Penulis #Peraih Best In Fiction Kompasiana Award 2018#

Menatap Es Pelangi, Hati Berbunga Mimpi

Diperbarui: 5 Januari 2016   22:17

Kompasiana adalah platform blog. Konten ini menjadi tanggung jawab bloger dan tidak mewakili pandangan redaksi Kompas.

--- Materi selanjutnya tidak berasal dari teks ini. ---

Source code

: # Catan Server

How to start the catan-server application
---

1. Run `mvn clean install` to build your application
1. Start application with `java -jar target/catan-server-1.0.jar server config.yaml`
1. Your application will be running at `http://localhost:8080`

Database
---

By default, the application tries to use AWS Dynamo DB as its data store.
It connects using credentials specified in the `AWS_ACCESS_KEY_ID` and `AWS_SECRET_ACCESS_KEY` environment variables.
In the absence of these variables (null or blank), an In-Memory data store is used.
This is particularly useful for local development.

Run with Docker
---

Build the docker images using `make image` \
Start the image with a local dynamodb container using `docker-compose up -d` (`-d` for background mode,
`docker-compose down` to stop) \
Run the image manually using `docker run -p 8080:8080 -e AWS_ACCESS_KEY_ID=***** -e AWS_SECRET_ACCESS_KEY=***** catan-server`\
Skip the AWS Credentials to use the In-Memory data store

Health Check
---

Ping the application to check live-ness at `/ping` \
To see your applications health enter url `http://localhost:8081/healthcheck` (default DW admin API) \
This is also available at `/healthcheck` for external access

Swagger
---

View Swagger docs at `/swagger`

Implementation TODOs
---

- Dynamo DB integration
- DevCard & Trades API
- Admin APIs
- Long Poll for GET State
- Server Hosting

Terik. Matahari menyinarkan cahayanya yang garang tanpa ampun, meluruhkan keringat yang meleleh di dahi Satriya. Karena itu sedikit membuatnya dehidrasi karena kekurangan cairan. Ia haus. Ditengoknya kanan kiri, barangkali ada penjual es yang bisa menghilangkan rasa hausnya itu. Siang ini memang cuaca sedang cerah, membawa panas yang terik. Padahal biasanya mendung dan berawan, hingga sedikit adem. Di tangan Satriya ada secarik kertas, yang agaknya penting. Ia memang sedang mencari seseorang, yang memberinya kertas itu. Dibacanya sekali isi kertas itu:

tentang catatan itu, kuberikan untukmu, 
bawalah, simpanlah, jagalah, 
suatu saat, setiap waktu, 
kau boleh membukanya, 
untuk bisa jadi peluruh rindu, 
pembuka tahu tentangku, 
aku tak akan sedikitpun menyimpan tentangnya, 
simpanlah, jagalah, 
aku akan segera kembali, 
untukmu dan catatanmu

Bagai sebuah magis, catatan itu mengandung sihir, Satriya harus mencarinya hingga ke beberapa sudut tempat di kota ini. Dan di tempat ini, sinyal dari kertas itu menjadi kuat. Daya tariknya semakin menjadi dan membuat jantung Satriya semakin berdegup kencang.

Deg!

“Mengapa sinyal itu berhenti di sini?” tanya Satriya. Di sebuah gerobak penjual es pelangi, yang tentu saja membuat ngiler Satriya karena kehausan sejak tadi. Satriya memesan satu gelas, es pelangi. Penjual es pelangi tak menjawab, hanya deheman kecil yang nyaris tak terdengar oleh Satriya. Penjual itu juga misterius. Tak nampak wajahnya, tertutup oleh topi yang terpasang nyaris menutup seluruh wajahnya. Serba misterius, tapi Satriya tak patah semangat, karena ia merasa, di tempat inilah arah mula kertas ini berasal. Ia curiga, jangan-jangan abang penjual es itulah yang telah memberinya kertas yang berisi pesan misterius, yang dititipkannya ke Satriya melalui penjual siomay pekan lalu.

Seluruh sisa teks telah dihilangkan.